Gile Narcisse FANZOU TCHUISSANG  Ning WANG  Nathalie Cindy KUICHEU  Francois SIEWE  De XU  Shuoyan LIU  

IEICE TRANSACTIONS on Information and Systems   Vol.E93-D   No.7   pp.1991-1994
Publication Date: 2010/07/01
Online ISSN: 1745-1361
DOI: 10.1587/transinf.E93.D.1991
Print ISSN: 0916-8532
Type of Manuscript: LETTER
Category: Data Engineering, Web Information Systems
information retrieval,  probabilistic algorithm,  DataSpace,  

Full Text: PDF(193.8KB)>>
Buy this Article

This paper discusses the issues involved in the design of a complete information retrieval system for DataSpace based on user relevance probabilistic schemes.
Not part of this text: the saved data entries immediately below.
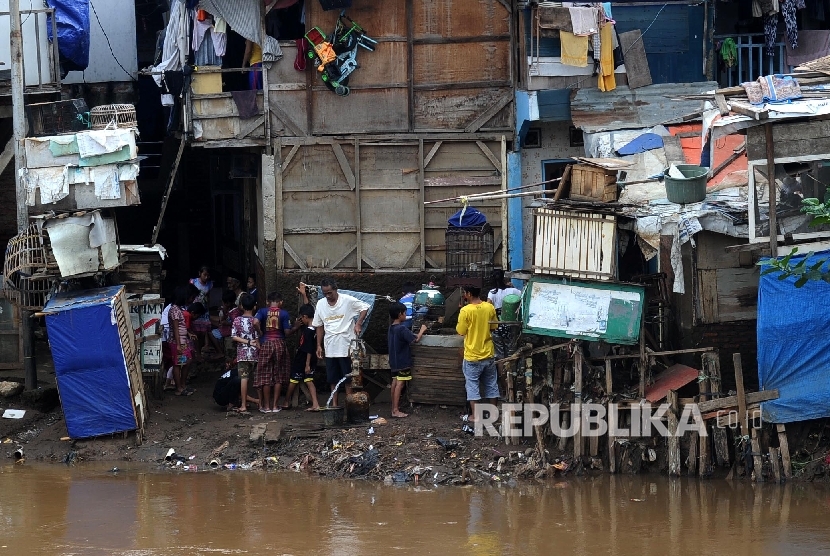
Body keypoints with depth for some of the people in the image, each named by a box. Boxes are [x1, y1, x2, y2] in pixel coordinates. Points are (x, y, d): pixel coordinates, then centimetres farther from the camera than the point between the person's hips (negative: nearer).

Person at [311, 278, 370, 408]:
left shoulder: (348, 301, -8)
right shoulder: (320, 304, 5)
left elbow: (365, 308, 0)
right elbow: (319, 326, 13)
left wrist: (358, 324, -12)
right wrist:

First, Information Hidden Model (IHM) is constructed taking into account the users' perception of similarity between documents. The system accumulates feedback from the users and employs it to construct user oriented clusters. IHM allows integrating uncertainty over multiple, interdependent classifications and collectively determines the most likely global assignment. Second, Three different learning strategies are proposed, namely query-related UHH, UHB and UHS (User Hidden Habit, User Hidden Background, and User Hidden keyword Semantics) to closely represent the user mind. Finally, the probability ranking principle shows that optimum retrieval quality can be achieved under certain assumptions. An optimization algorithm to improve the effectiveness of the probabilistic process is developed. We first predict the data sources where the query results could be found. Therefor, compared with existing approaches, our precision of retrieval is better and do not depend on the size and the DataSpace heterogeneity.